Material provided –
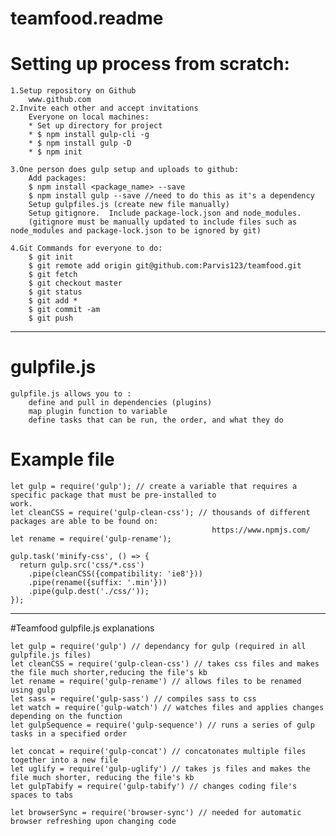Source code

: # teamfood.readme


# Setting up process from scratch:

	1.Setup repository on Github
		www.github.com
	2.Invite each other and accept invitations
		Everyone on local machines:
		* Set up directory for project
		* $ npm install gulp-cli -g
		* $ npm install gulp -D
		* $ npm init

	3.One person does gulp setup and uploads to github:
		Add packages:
		$ npm install <package_name> --save
		$ npm install gulp --save //need to do this as it's a dependency
		Setup gulpfiles.js (create new file manually)
		Setup gitignore.  Include package-lock.json and node_modules.
		(gitignore must be manually updated to include files such as node_modules and package-lock.json to be ignored by git)

	4.Git Commands for everyone to do:
		$ git init
		$ git remote add origin git@github.com:Parvis123/teamfood.git
		$ git fetch
		$ git checkout master
		$ git status
		$ git add *
		$ git commit -am
		$ git push

----------------------------------------------------------------------------------------------------------------------

# gulpfile.js
	gulpfile.js allows you to :
		define and pull in dependencies (plugins)
		map plugin function to variable
		define tasks that can be run, the order, and what they do

# Example file 

	let gulp = require('gulp'); // create a variable that requires a specific package that must be pre-installed to								   work.
	let cleanCSS = require('gulp-clean-css'); // thousands of different packages are able to be found on: 
												 https://www.npmjs.com/
	let rename = require('gulp-rename');

	gulp.task('minify-css', () => {
	  return gulp.src('css/*.css')
	    .pipe(cleanCSS({compatibility: 'ie8'}))
	    .pipe(rename({suffix: '.min'}))
	    .pipe(gulp.dest('./css/'));
	});

----------------------------------------------------------------------------------------------------------------------

#Teamfood gulpfile.js explanations

	let gulp = require('gulp') // dependancy for gulp (required in all gulpfile.js files)
	let cleanCSS = require('gulp-clean-css') // takes css files and makes the file much shorter,reducing the file's kb
	let rename = require('gulp-rename') // allows files to be renamed using gulp
	let sass = require('gulp-sass') // compiles sass to css
	let watch = require('gulp-watch') // watches files and applies changes depending on the function
	let gulpSequence = require('gulp-sequence') // runs a series of gulp tasks in a specified order

	let concat = require('gulp-concat') // concatonates multiple files together into a new file
	let uglify = require('gulp-uglify') // takes js files and makes the file much shorter, reducing the file's kb
	let gulpTabify = require('gulp-tabify') // changes coding file's spaces to tabs

	let browserSync = require('browser-sync') // needed for automatic browser refreshing upon changing code
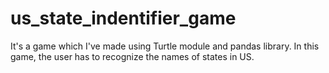 # us_state_indentifier_game
It's a game which I've made using Turtle module and pandas library. In this game, the user has to recognize the names of states in US.
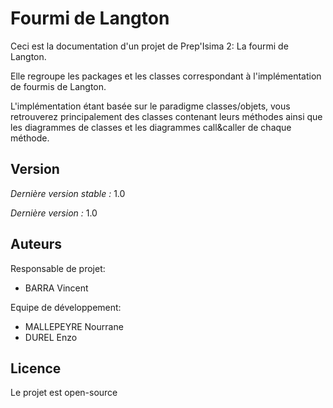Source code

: # Fourmi de Langton

Ceci est la documentation d'un projet de Prep'Isima 2: La fourmi de Langton.

Elle regroupe les packages et les classes correspondant à l'implémentation de
fourmis de Langton.

L'implémentation étant basée sur le paradigme classes/objets, vous retrouverez
principalement des classes contenant leurs méthodes ainsi que les diagrammes de
classes et les diagrammes call&caller de chaque méthode.

## Version

*Dernière version stable :* 1.0

*Dernière version :* 1.0

## Auteurs

Responsable de projet:

- BARRA Vincent

Equipe de développement:
      
- MALLEPEYRE Nourrane
- DUREL Enzo

## Licence

Le projet est open-source
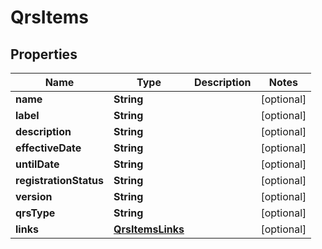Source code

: 

# QrsItems


## Properties

Name | Type | Description | Notes
------------ | ------------- | ------------- | -------------
**name** | **String** |  |  [optional]
**label** | **String** |  |  [optional]
**description** | **String** |  |  [optional]
**effectiveDate** | **String** |  |  [optional]
**untilDate** | **String** |  |  [optional]
**registrationStatus** | **String** |  |  [optional]
**version** | **String** |  |  [optional]
**qrsType** | **String** |  |  [optional]
**links** | [**QrsItemsLinks**](QrsItemsLinks.md) |  |  [optional]



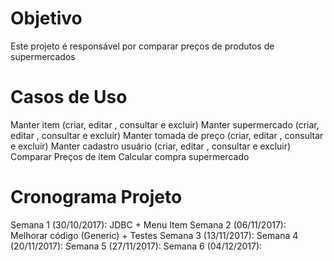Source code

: # Objetivo

Este projeto é responsável por comparar preços de produtos de supermercados

# Casos de Uso
Manter item (criar, editar , consultar e excluir)
Manter supermercado (criar, editar , consultar e excluir)
Manter tomada de preço (criar, editar , consultar e excluir)
Manter cadastro usuário (criar, editar , consultar e excluir)
Comparar Preços de item
Calcular compra supermercado

# Cronograma Projeto
Semana 1 (30/10/2017): JDBC + Menu Item 
Semana 2 (06/11/2017): Melhorar código (Generic) +  Testes
Semana 3 (13/11/2017): 
Semana 4 (20/11/2017): 
Semana 5 (27/11/2017): 
Semana 6 (04/12/2017): 
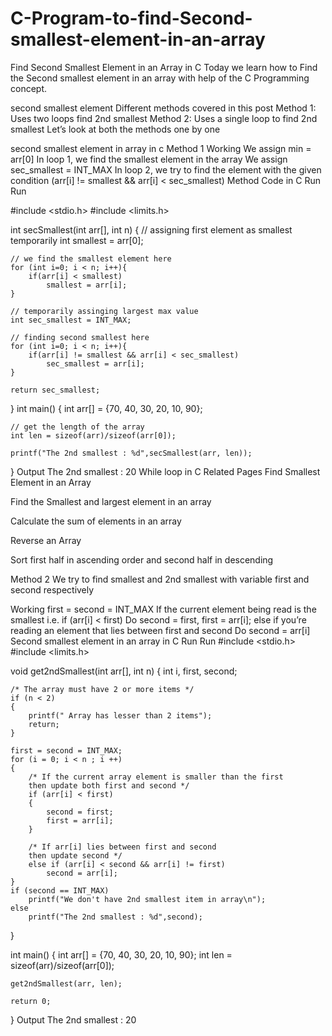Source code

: # C-Program-to-find-Second-smallest-element-in-an-array

Find Second Smallest Element in an Array in C
Today we learn how to Find the Second smallest element in an array with help of the C Programming concept.

second smallest element
Different methods covered in this post
Method 1: Uses two loops find 2nd smallest
Method 2: Uses a single loop to find 2nd smallest
Let’s look at both the methods one by one

second smallest element in array in c
Method 1
Working
We assign min = arr[0]
In loop 1, we find the smallest element in the array
We assign sec_smallest = INT_MAX
In loop 2, we try to find the element with the given condition
(arr[i] != smallest && arr[i] < sec_smallest)
Method Code in C
Run
Run
 
#include <stdio.h>
#include <limits.h>

int secSmallest(int arr[], int n)
{
    // assigning first element as smallest temporarily
    int smallest = arr[0];
    
    // we find the smallest element here
    for (int i=0; i < n; i++){
        if(arr[i] < smallest)
            smallest = arr[i];
    }
    
    // temporarily assinging largest max value
    int sec_smallest = INT_MAX;
    
    // finding second smallest here
    for (int i=0; i < n; i++){
        if(arr[i] != smallest && arr[i] < sec_smallest)
            sec_smallest = arr[i];
    }

    return sec_smallest;
    
}
int main()
{
    int arr[] = {70, 40, 30, 20, 10, 90};
    
    // get the length of the array
    int len = sizeof(arr)/sizeof(arr[0]);    
    
    printf("The 2nd smallest : %d",secSmallest(arr, len));
}
Output
The 2nd smallest : 20
While loop in C
Related Pages
Find Smallest Element in an Array
 
Find the Smallest and largest element in an array

Calculate the sum of elements in an array 

Reverse an Array

Sort first half in ascending order and second half in descending 

Method 2
We try to find smallest and 2nd smallest with variable first and second respectively

Working
first = second = INT_MAX
If the current element being read is the smallest i.e. if (arr[i] < first)
Do second = first, first = arr[i];
else if you’re reading an element that lies between first and second
Do second = arr[i]
Second smallest element in an array in C
Run
Run
#include <stdio.h>
#include <limits.h>

void get2ndSmallest(int arr[], int n)
{
    int i, first, second;
 
    /* The array must have 2 or more items */
    if (n < 2)
    {
        printf(" Array has lesser than 2 items");
        return;
    }
 
    first = second = INT_MAX;
    for (i = 0; i < n ; i ++)
    {
        /* If the current array element is smaller than the first
        then update both first and second */
        if (arr[i] < first)
        {
            second = first;
            first = arr[i];
        }
 
        /* If arr[i] lies between first and second
        then update second */
        else if (arr[i] < second && arr[i] != first)
            second = arr[i];
    }
    if (second == INT_MAX)
        printf("We don't have 2nd smallest item in array\n");
    else
        printf("The 2nd smallest : %d",second);
}
 
int main()
{
    int arr[] = {70, 40, 30, 20, 10, 90};
    int len = sizeof(arr)/sizeof(arr[0]);

    get2ndSmallest(arr, len);

    return 0;
}
Output
The 2nd smallest : 20
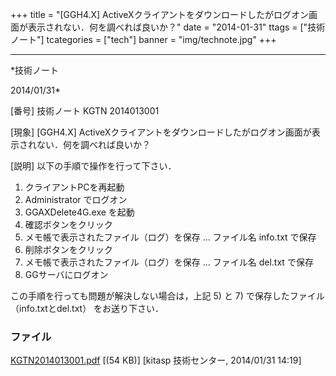 ﻿+++
title = "[GGH4.X] ActiveXクライアントをダウンロードしたがログオン画面が表示されない．何を調べれば良いか？"
date = "2014-01-31"
ttags = ["技術ノート"]
tcategories = ["tech"]
banner = "img/technote.jpg"
+++

-----------------------------------------------------------------------------------------------------------------------------

*技術ノート

2014/01/31*


[番号]
技術ノート KGTN 2014013001

[現象]
[GGH4.X]
ActiveXクライアントをダウンロードしたがログオン画面が表示されない．何を調べれば良いか？

[説明]
以下の手順で操作を行って下さい．

1) クライアントPCを再起動
2) Administrator でログオン
3) GGAXDelete4G.exe を起動
4) 確認ボタンをクリック
5) メモ帳で表示されたファイル（ログ）を保存 ... ファイル名 info.txt
で保存
6) 削除ボタンをクリック
7) メモ帳で表示されたファイル（ログ）を保存 ... ファイル名 del.txt
で保存
8) GGサーバにログオン

この手順を行っても問題が解決しない場合は，上記 5) と 7)
で保存したファイル （info.txtとdel.txt） をお送り下さい．


### ファイル

 
 


[KGTN2014013001.pdf](http://techreport.kitasp.net/attachments/download/1533/KGTN2014013001.pdf)
 [(54 KB)] [kitasp 技術センター, 2014/01/31
14:19]


 


 

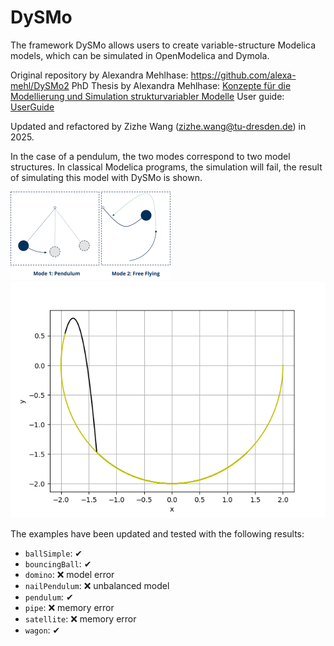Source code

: # DySMo

The framework DySMo allows users to create variable-structure Modelica models, which can be simulated in OpenModelica and Dymola.

Original repository by Alexandra Mehlhase: https://github.com/alexa-mehl/DySMo2
PhD Thesis by Alexandra Mehlhase: [Konzepte für die Modellierung und Simulation strukturvariabler Modelle](https://depositonce.tu-berlin.de/items/39d94ae4-e3f8-46f3-ac5d-6bd652acf9ee)
User guide: [UserGuide](https://github.com/alexa-mehl/DySMo2/blob/master/UserGuide/UserGuide.pdf) 

Updated and refactored by Zizhe Wang (zizhe.wang@tu-dresden.de) in 2025.

In the case of a pendulum, the two modes correspond to two model structures. In classical Modelica programs, the simulation will fail, the result of simulating this model with DySMo is shown.

<img src="./examples/pendulum/FreeFlying.png" style="zoom: 25%;" />

<img src="./examples/pendulum/result/FreeFlyingPlot.png" style="zoom: 80%;" />

The examples have been updated and tested with the following results:
* `ballSimple`: ✔
* `bouncingBall`: ✔
* `domino`: ❌ model error
* `nailPendulum`: ❌ unbalanced model
* `pendulum`: ✔
* `pipe`: ❌ memory error
* `satellite`: ❌ memory error
* `wagon`: ✔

Task to carry out – Set down word for word the lines from the opening of the entries above through the line that contains "let gulp = require('gulp');", and omit every picture.

Task result –
Source code

: # teamfood.readme


# Setting up process from scratch:

	1.Setup repository on Github
		www.github.com
	2.Invite each other and accept invitations
		Everyone on local machines:
		* Set up directory for project
		* $ npm install gulp-cli -g
		* $ npm install gulp -D
		* $ npm init

	3.One person does gulp setup and uploads to github:
		Add packages:
		$ npm install <package_name> --save
		$ npm install gulp --save //need to do this as it's a dependency
		Setup gulpfiles.js (create new file manually)
		Setup gitignore.  Include package-lock.json and node_modules.
		(gitignore must be manually updated to include files such as node_modules and package-lock.json to be ignored by git)

	4.Git Commands for everyone to do:
		$ git init
		$ git remote add origin git@github.com:Parvis123/teamfood.git
		$ git fetch
		$ git checkout master
		$ git status
		$ git add *
		$ git commit -am
		$ git push

----------------------------------------------------------------------------------------------------------------------

# gulpfile.js
	gulpfile.js allows you to :
		define and pull in dependencies (plugins)
		map plugin function to variable
		define tasks that can be run, the order, and what they do

# Example file 

	let gulp = require('gulp'); // create a variable that requires a specific package that must be pre-installed to								   work.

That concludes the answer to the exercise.